Without the need for exposition or narration, Lo creates an intimate portrait of the city. Stray also highlights some of society's most overlooked areas. A wife laments her loveless marriage, a street protest demands equality for women, young refugees exist without sanctuary.
Through these observations, Stray explores what it means to live - like Zeytin, Nazar and Kartal - without status or security.
Using stray dogs to examine these issues is no mean feat. Lo’s work is incredibly impressive - particularly as she directed, produced, filmed and edited her documentary. Stray left me in awe, wondering how she had achieved many of her stunning shots.
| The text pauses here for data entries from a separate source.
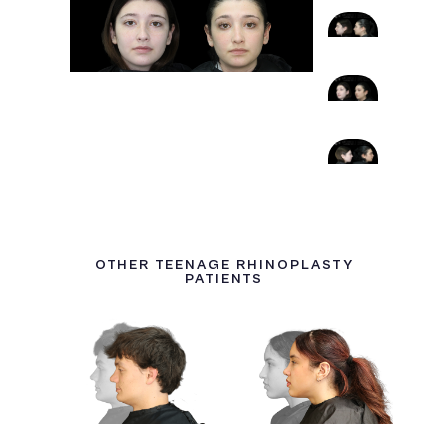
OTHER TEENAGE RHINOPLASTY
PATIENTS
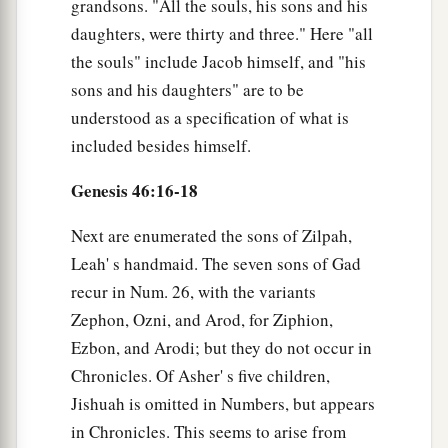
grandsons. "All the souls, his sons and his
daughters, were thirty and three." Here "all
the souls" include Jacob himself, and "his
sons and his daughters" are to be
understood as a specification of what is
included besides himself.
Genesis 46:16-18
Next are enumerated the sons of Zilpah,
Leah' s handmaid. The seven sons of Gad
recur in Num. 26, with the variants
Zephon, Ozni, and Arod, for Ziphion,
Ezbon, and Arodi; but they do not occur in
Chronicles. Of Asher' s five children,
Jishuah is omitted in Numbers, but appears
in Chronicles. This seems to arise from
The camera is positioned to give us a dog’s eye view of the world (reminding me, of course, of Kedi - Ceyda Torun’s brilliant documentary about the thousands of cats who also roam Istanbul). The experience - accompanied by the film’s wonderful score - is joyous, uplifting and surprisingly moving.
Meanwhile, Stray features mesmerising close-ups of Zeytin, Nazar and Kartal. They have such soulful eyes, such expressive ears. Scenes of stillness are combined with propulsive moments of motion - following the dogs as they run through the streets in search of food and company.
In no time at all, we are fully invested in Zeytin, Nazar and Kartal’s lives. Of course, any film featuring a dog can cause no small amount of anxiety about their wellbeing. There’s an entire website devoted to the issue (doesthedogdie.com). It is a relief, therefore, to read the onscreen text at the beginning of Stray. It informs us that Turkey is one of the few countries in the world where it is illegal to euthanize or hold capture any stray dog. Phew.
It is also a relief to witness the film's many heartwarming moments of kindness. A hand pats Zeytin’s head, a refuse collector ensures that bones are fairly distributed, construction workers prepare food for a group of puppies. By the end of Lo’s wonderful documentary, we desperately want a happy ending for Zeytin, Nazar and Kartal. We want them to find a place of safety - a warm place to shelter with food and water.
Then, as Lo’s camera returns to the group of young refugees living on the streets, we are encouraged to remember that these stray dogs are not the only ones in need of such basic care.